Experience isn't a requirement for exploratory testing, but certainly, as with anything, experience can help. An "experienced" Java programmer (whatever that means) will (in theory) write better code then a Java programmer out of college. That doesn't mean the Java programmer out of college can't write code -- he can. He just doesn't have the same experience to draw on.

The same is true with exploratory testing. Experience can be good, but it isn't required. Notice I said can be, because the wrong experience can be bad.

I recently witnessed my wife engage in an exploratory process. She got a new Apple Mac PowerBook from work and wanted to change the desktop picture, but she knows nothing about Mac computers. I offered her help, but she told me she wanted to learn how to do it on her own.

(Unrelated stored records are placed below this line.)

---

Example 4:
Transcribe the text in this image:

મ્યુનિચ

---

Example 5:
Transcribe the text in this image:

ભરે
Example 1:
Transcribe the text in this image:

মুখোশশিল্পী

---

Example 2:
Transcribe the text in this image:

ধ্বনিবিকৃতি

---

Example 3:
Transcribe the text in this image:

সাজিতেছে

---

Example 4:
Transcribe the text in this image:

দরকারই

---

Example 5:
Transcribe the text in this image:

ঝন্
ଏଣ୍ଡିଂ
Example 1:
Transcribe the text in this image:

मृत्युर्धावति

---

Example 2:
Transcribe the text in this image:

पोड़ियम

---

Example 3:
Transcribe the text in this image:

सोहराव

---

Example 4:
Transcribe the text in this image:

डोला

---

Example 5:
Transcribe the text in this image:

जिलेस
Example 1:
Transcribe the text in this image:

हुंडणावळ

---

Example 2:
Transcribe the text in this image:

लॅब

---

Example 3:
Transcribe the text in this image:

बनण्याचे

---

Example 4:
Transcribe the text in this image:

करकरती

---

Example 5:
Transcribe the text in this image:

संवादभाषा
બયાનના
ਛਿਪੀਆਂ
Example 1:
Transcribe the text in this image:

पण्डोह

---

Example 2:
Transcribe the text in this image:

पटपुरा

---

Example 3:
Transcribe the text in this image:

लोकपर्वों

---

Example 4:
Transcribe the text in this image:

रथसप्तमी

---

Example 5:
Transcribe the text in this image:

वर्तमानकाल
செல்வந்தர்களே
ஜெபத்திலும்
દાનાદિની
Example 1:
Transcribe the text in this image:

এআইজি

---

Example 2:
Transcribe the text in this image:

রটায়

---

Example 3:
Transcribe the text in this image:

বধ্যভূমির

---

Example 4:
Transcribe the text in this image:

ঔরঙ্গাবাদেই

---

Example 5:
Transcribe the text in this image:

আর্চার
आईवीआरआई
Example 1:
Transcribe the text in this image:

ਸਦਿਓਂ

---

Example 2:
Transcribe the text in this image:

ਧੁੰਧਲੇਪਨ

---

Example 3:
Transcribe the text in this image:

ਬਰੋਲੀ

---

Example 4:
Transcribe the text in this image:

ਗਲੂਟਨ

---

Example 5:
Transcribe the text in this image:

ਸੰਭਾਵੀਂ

I sat there and watched her process of exploration:

  • She modified her model of how an operating system should behave. She had a model of Windows. She evolved it as she tested it against the Mac OS and found that they don't match.
  • She manipulated the OS and observed her results -- trying different things, noticing what seemed to get her closer and what didn't.
  • When I asked why she though a certain path through the operating system would get her to the desktop, she was able to form a reasonable conjecture for someone who hasn't worked with a Mac before but has only worked with Windows. Now here is where experience comes into play. Perhaps a more experienced explorer can make more informed conjectures.
  • She asked me very focused questions from time to time.
  • At one point she got sidetracked looking at desktop images online, recognized that she still hadn't even figured out how to change the desktop, and switched back to looking for how to complete that task.
  • I noticed her moving between different polarities in her techniques.

She was exploring. Notice her use of the skills that professional explorers use. She is not a tester. She's not even someone who works in computers. She's a teacher. Think about what exploration is. It's a process of discovery, learning and testing ideas. Exploratory testing is a specific application of an exploratory process. My wife exhibited many of the same skills and tactics that I use when I explore while testing.

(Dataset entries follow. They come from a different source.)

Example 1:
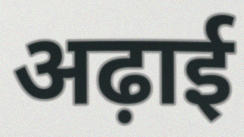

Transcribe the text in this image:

अढ़ाई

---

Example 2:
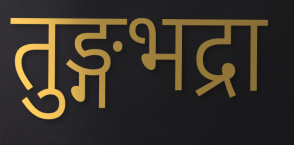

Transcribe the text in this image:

तुङ्गभद्रा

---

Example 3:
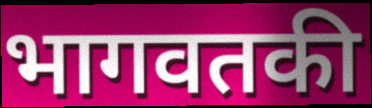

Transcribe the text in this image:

भागवतकी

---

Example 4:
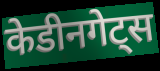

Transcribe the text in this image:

केडीनगेट्स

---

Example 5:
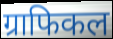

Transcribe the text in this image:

ग्राफिकल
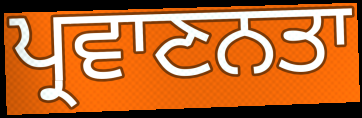
ਪ੍ਰਵਾਣਨਤਾ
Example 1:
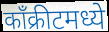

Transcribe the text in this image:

काँक्रीटमध्ये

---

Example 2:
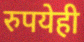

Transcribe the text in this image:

रुपयेही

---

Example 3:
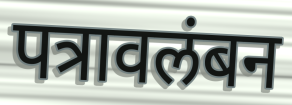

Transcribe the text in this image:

पत्रावलंबन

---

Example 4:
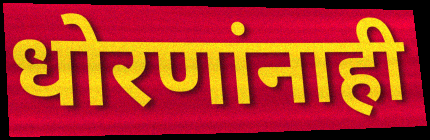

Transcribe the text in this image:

धोरणांनाही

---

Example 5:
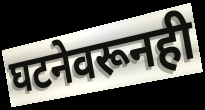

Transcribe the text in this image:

घटनेवरूनही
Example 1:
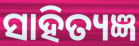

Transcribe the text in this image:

ସାହିତ୍ୟଜ୍ଞ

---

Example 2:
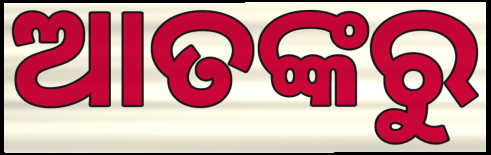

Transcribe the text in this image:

ଆତଙ୍କରୁ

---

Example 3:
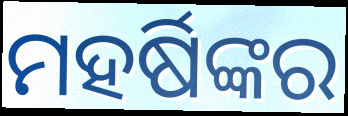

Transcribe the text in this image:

ମହର୍ଷିଙ୍କର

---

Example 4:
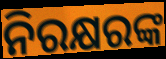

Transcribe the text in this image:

ନିରକ୍ଷରଙ୍କ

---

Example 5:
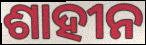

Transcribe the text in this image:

ଶାହୀନ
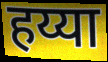
हय्या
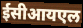
ईसीआयएल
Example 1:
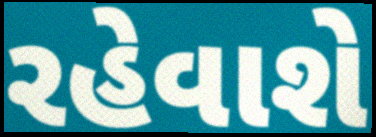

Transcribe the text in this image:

રહેવાશે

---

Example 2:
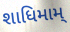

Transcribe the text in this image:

શાધિમામ્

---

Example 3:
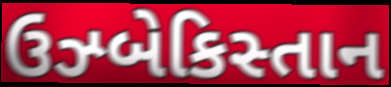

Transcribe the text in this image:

ઉઝ્બેકિસ્તાન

If I'm hiring exploratory testers, I'll look for all the Jon Bach's, Michael Bolton's, Jonathan Kohl's and Paul Carvalho's that I can find (all people I would call "expert" exploratory testers). That said, there are plenty of great testers out there who don't have the same past experience that Jonathan, Michael, Jon and Paul have who will still be excellent exploratory testers. A weak exploratory tester is one who relies only on apperception (the process of understanding by which newly observed qualities of an object are related to past experience) and intuition. Apperception and intuition are not what make Jonathan, Michael, Jon and Paul great testers. It's their knowledge of testing, their use of the various skills and tactics of the exploratory process, and their high level of cognition.

Find anyone with those attributes, and you'll find an expert exploratory tester -- regardless of past experience.